**What is expected**
When you copy the material below, keep every line exact and drop the pictures.

**Given data**
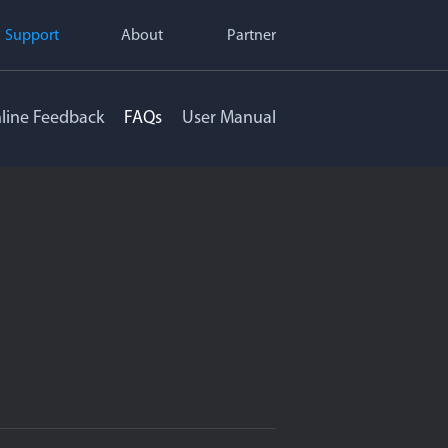
Support
About
Partner
line Feedback
FAQs
User Manual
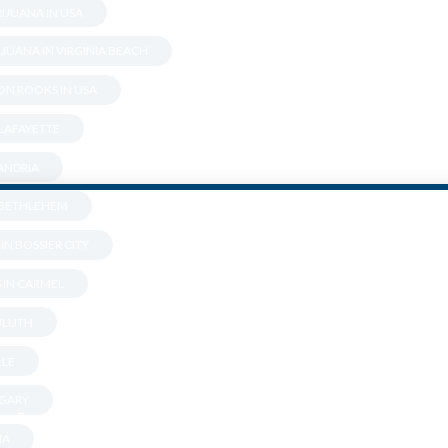
IJUANA IN USA
JUANA IN VIRGINIA BEACH
N ROOKS IN USA
 LAFAYETTE
XANDRIA
N BETHLEHEM
IN BOSSIER CITY
 IN CARMEL
DULUTH
Are You Over 18?
LLE
 GARY
By entering this site you agree to our terms and conditions and
NA
privacy and cookie policy.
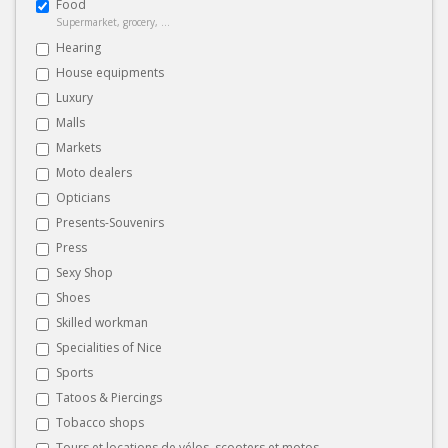
Food
Supermarket, grocery, ...
Hearing
House equipments
Luxury
Malls
Markets
Moto dealers
Opticians
Presents-Souvenirs
Press
Sexy Shop
Shoes
Skilled workman
Specialities of Nice
Sports
Tatoos & Piercings
Tobacco shops
Tours et locations de vélos, scooters et motos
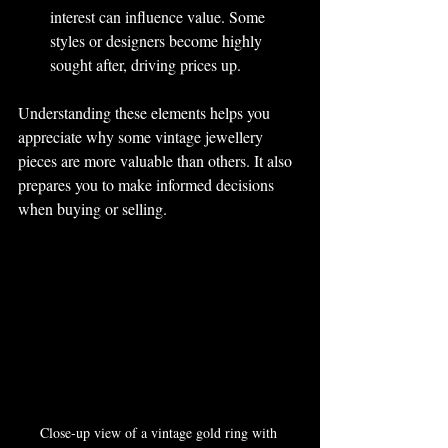
interest can influence value. Some 
styles or designers become highly 
sought after, driving prices up.
Understanding these elements helps you 
appreciate why some vintage jewellery 
pieces are more valuable than others. It also 
prepares you to make informed decisions 
when buying or selling.
Close-up view of a vintage gold ring with 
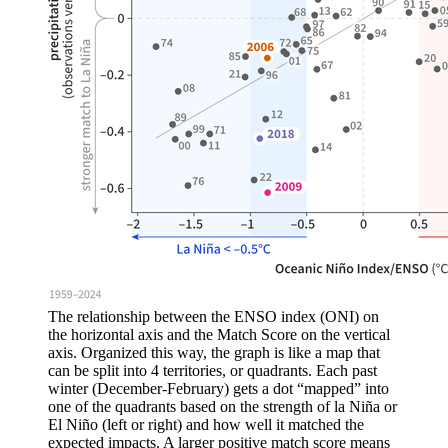
The relationship between the ENSO index (ONI) on
the horizontal axis and the Match Score on the vertical
axis. Organized this way, the graph is like a map that
can be split into 4 territories, or quadrants. Each past
winter (December-February) gets a dot “mapped” into
one of the quadrants based on the strength of la Niña or
El Niño (left or right) and how well it matched the
expected impacts. A larger positive match score means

**Result for this task**
Support
About
Partner
line Feedback
FAQs
User Manual
IJUANA IN USA
JUANA IN VIRGINIA BEACH
N ROOKS IN USA
 LAFAYETTE
XANDRIA
N BETHLEHEM
IN BOSSIER CITY
 IN CARMEL
DULUTH
Are You Over 18?
LLE
 GARY
By entering this site you agree to our terms and conditions and
NA
privacy and cookie policy.
Food
Supermarket, grocery, ...
Hearing
House equipments
Luxury
Malls
Markets
Moto dealers
Opticians
Presents-Souvenirs
Press
Sexy Shop
Shoes
Skilled workman
Specialities of Nice
Sports
Tatoos & Piercings
Tobacco shops
Tours et locations de vélos, scooters et motos
interest can influence value. Some 
styles or designers become highly 
sought after, driving prices up.
Understanding these elements helps you 
appreciate why some vintage jewellery 
pieces are more valuable than others. It also 
prepares you to make informed decisions 
when buying or selling.
Close-up view of a vintage gold ring with 
The relationship between the ENSO index (ONI) on
the horizontal axis and the Match Score on the vertical
axis. Organized this way, the graph is like a map that
can be split into 4 territories, or quadrants. Each past
winter (December-February) gets a dot “mapped” into
one of the quadrants based on the strength of la Niña or
El Niño (left or right) and how well it matched the
expected impacts. A larger positive match score means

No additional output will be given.